Section (II) – Cakeable Offences
These include, but are not limited to the following clauses:
1. tearoom telephonic transgressions, ie mobile phone calls. The phonee whose phone emanates an audible noise or a noticed vibration shall be deemed to be caked;
Sub-clause 1.a – mobile telephonic trangressions in situations other than the tearoom may also be deemed cakeable if sufficient embarassment and disruption ensues. (Examples may include during a public presentation or while the Minister is being interviewed.)
2. tearoom talk transgressions, ie discussion of work in the tearoom. On the rare occasion that such discussions are consensual, that is approved of by all potential caker-holders present, the behaviour is deemed exempt. However, should someone new enter the tearoom, a new agreement must be negotiated. Where agreement cannot be reached, any person continuing work-related discussion could be called to account (‘caked’) for transgressing the terms of the policy stated herein;
3. being caught speeding (receiving a fine) in a work vehicle;
4. having an accident in a work vehicle. An exemption will be granted where the river is physically injured necessitating medical intervention. However, a consultation for precautionary documentation and recording of events does not exempt potential cakees;
5. being caught placing work-related literature on the tearoom table noticeboard acceptable);
6. having to be ‘rescued’ from being bogged, reported lost and the like;
Subclause 6a – helicopter rescues count double, with exemptions only as per Section II: Clause 4; and
7. the General Manager receiving correspondence regarding driving expertise or general behaviour.


Nature Scribe said...

I love it that this policy is the most read, and the most complied with, in my work place. We have it framed on the tea room wall. It's even found its way onto our Intranet, alongside some of those "never-read" official policies!
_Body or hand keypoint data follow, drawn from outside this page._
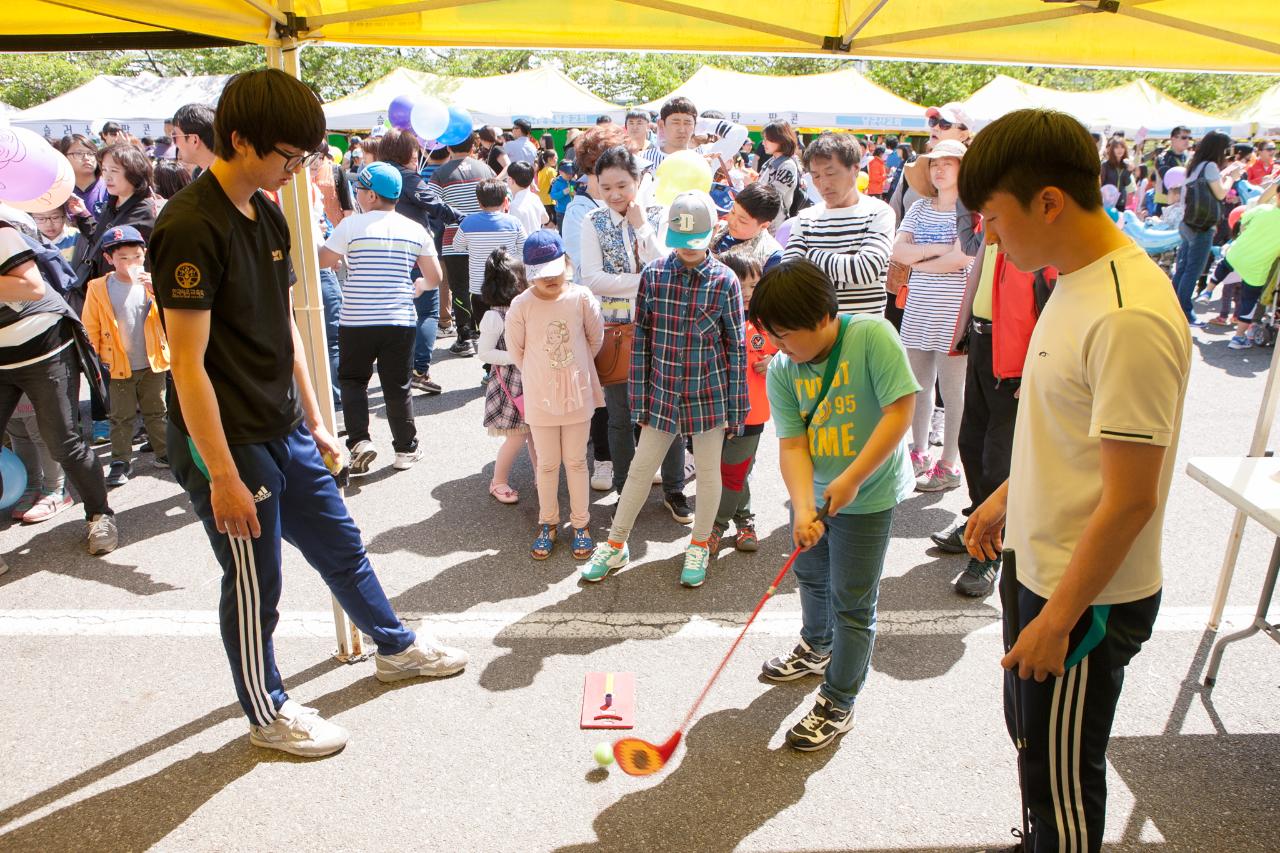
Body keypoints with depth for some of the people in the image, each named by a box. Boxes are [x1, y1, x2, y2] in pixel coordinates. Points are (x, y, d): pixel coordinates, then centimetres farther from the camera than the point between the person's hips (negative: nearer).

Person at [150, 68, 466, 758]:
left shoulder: (267, 215, 7)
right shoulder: (190, 228, -21)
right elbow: (188, 363, -22)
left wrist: (314, 420, 15)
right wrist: (224, 476, -21)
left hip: (283, 432, 8)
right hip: (227, 444, -8)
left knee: (340, 546, 21)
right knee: (254, 586, 8)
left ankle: (395, 647, 42)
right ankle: (267, 714, 31)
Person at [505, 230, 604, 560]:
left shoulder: (581, 298, -10)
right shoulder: (521, 305, -12)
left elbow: (596, 339, 3)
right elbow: (516, 350, 0)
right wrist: (541, 375, 8)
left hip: (578, 394, 0)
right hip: (540, 397, 0)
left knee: (576, 462, 12)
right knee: (547, 464, 12)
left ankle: (581, 524, 25)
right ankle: (548, 524, 28)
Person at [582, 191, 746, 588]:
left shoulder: (725, 281, -8)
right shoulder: (653, 275, -5)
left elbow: (735, 346, -4)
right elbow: (641, 340, 0)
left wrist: (736, 407, -3)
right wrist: (639, 400, -1)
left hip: (709, 394, -1)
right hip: (662, 392, 1)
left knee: (708, 471, 12)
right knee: (640, 468, 10)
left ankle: (699, 547, 34)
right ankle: (615, 545, 27)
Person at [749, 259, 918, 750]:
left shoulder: (872, 336, -22)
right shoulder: (781, 370, -9)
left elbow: (900, 411, -24)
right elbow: (792, 445, -13)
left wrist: (851, 479, -26)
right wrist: (803, 508, -28)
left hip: (868, 497, -6)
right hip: (813, 493, 6)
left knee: (852, 602, 3)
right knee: (810, 576, 25)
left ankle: (837, 705, 21)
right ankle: (816, 649, 54)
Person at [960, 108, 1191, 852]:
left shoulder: (1129, 317, -28)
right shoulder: (1078, 281, 2)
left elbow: (1131, 499, -26)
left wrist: (1057, 619, -19)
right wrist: (1008, 496, 18)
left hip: (1087, 599, -9)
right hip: (1041, 568, 9)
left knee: (1062, 778, 12)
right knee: (1033, 738, 28)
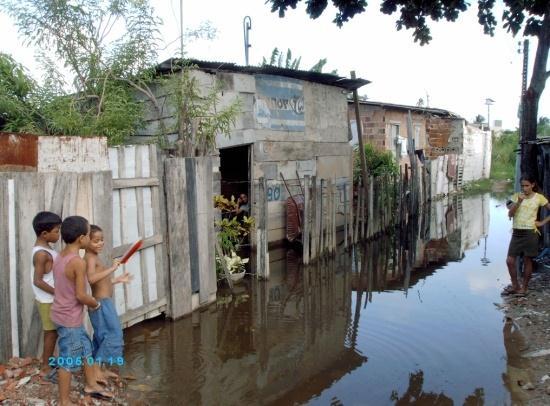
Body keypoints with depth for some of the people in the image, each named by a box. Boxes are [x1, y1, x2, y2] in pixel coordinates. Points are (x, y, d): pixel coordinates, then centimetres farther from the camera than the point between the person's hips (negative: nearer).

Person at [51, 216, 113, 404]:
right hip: (70, 318, -9)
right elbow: (81, 295, -24)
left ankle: (91, 385, 37)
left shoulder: (60, 257, 3)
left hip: (63, 314, 9)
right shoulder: (78, 262, -24)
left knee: (86, 349, 22)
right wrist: (96, 304, -5)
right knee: (69, 361, 4)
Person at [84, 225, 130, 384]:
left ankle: (98, 369, 27)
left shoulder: (93, 257, 14)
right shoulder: (91, 258, -17)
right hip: (102, 303, -10)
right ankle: (95, 368, -1)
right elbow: (92, 278, -35)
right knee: (113, 336, -6)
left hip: (102, 302, 10)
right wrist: (112, 269, -35)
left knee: (102, 336, 17)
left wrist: (118, 280, 23)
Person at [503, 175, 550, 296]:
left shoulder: (539, 198, -1)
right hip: (516, 232, 3)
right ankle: (515, 286, 18)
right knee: (510, 260, 0)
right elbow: (510, 214, -4)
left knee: (527, 260, 5)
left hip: (530, 233, -3)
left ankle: (524, 288, 18)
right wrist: (519, 202, -15)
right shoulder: (517, 196, 5)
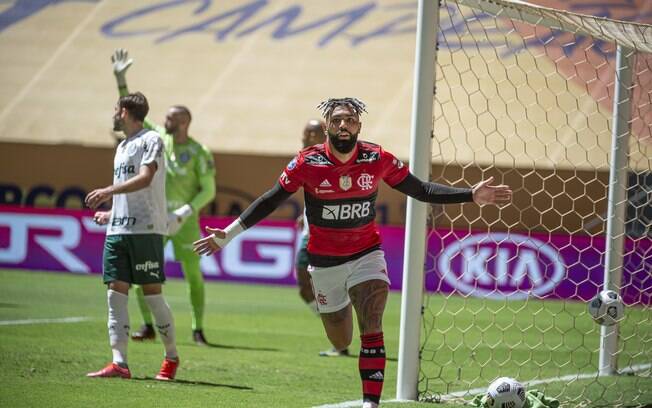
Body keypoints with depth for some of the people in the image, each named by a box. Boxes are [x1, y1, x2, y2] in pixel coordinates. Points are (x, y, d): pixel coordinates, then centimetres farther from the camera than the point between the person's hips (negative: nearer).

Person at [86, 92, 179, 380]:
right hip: (117, 230, 8)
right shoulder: (122, 147, 23)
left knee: (152, 293, -4)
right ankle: (119, 363, -9)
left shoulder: (151, 140, -3)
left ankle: (171, 357, 12)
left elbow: (145, 179, -18)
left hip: (146, 229, -8)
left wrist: (109, 191, -25)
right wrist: (111, 213, 27)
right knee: (116, 292, -4)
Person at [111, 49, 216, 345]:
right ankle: (148, 326, 7)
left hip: (184, 221, -4)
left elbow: (208, 191, -8)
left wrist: (184, 213, -20)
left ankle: (198, 329, 6)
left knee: (193, 275, -3)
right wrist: (121, 81, -5)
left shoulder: (199, 153, -9)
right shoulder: (158, 137, 4)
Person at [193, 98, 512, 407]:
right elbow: (270, 201, -4)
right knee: (341, 344, 12)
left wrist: (471, 196, -9)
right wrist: (229, 234, -7)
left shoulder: (378, 159, -12)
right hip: (324, 262, 0)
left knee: (371, 331, -21)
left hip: (367, 254, 0)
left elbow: (420, 190, -1)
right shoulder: (307, 163, -15)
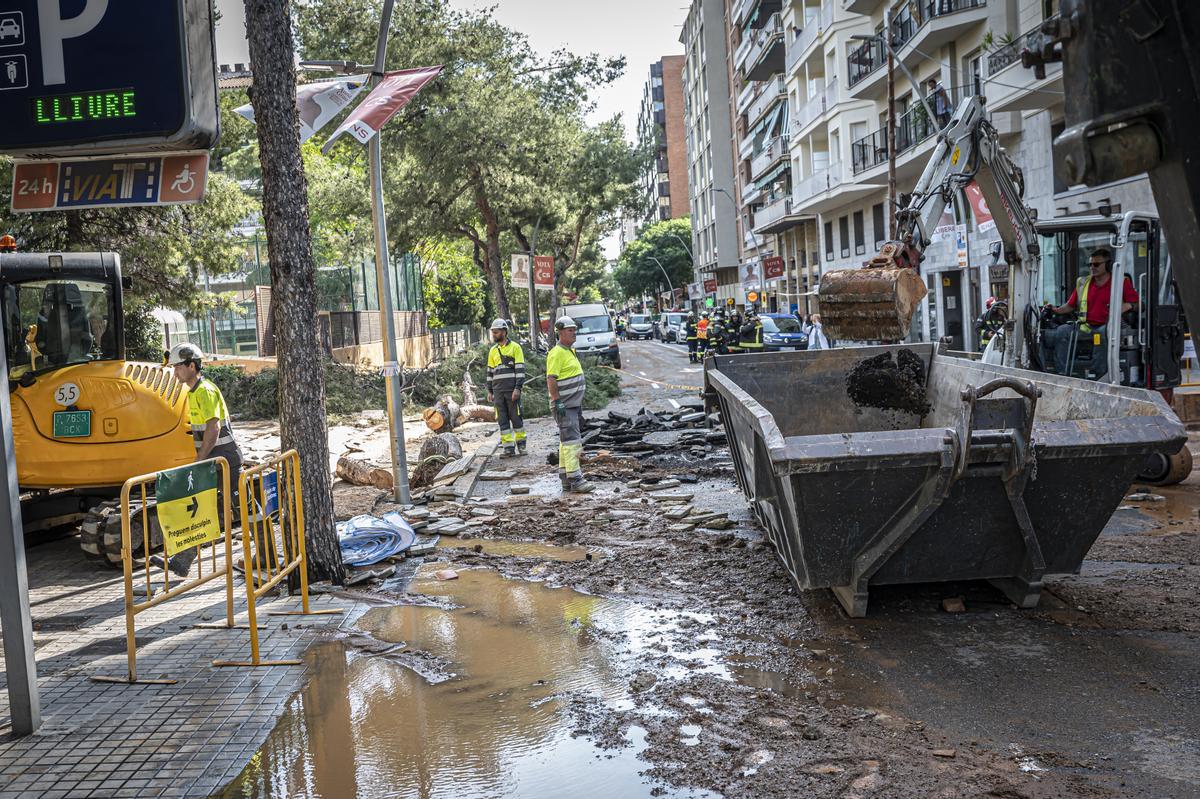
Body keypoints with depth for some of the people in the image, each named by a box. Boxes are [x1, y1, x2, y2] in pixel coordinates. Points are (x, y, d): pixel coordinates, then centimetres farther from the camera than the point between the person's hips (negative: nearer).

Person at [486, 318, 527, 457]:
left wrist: (518, 388, -16)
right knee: (502, 419, 3)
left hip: (512, 390, -5)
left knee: (516, 417, 0)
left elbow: (520, 369, -8)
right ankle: (508, 447, 6)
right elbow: (490, 371, 17)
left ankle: (521, 444, 12)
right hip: (498, 391, 5)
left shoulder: (515, 347, -3)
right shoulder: (493, 350, 13)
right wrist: (489, 391, 12)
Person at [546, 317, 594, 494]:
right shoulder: (557, 353, -14)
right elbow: (551, 380, -20)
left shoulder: (570, 351, 17)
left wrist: (579, 404, 24)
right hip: (564, 406, -10)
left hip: (574, 404, 10)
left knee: (566, 442, 12)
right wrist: (558, 402, -24)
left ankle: (566, 479, 17)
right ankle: (575, 480, -15)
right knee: (571, 441, -13)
Sally Louise Oakley said...

A very thorough policy, although I'm sure James will be able to pick a fight with it (if he so desires!)

If only all workplaces were as amusing and constructive.

I'm pretty sure that's not what Jesus meant, but quite willing to go along with it for the sake of some cake...

smudgeon said...

It's been several years since I left PWS, but I still delight in telling people about the official, management-endorsed Cake Policy. "Cakeable offence" continues to be an important part of my workplace vocabulary.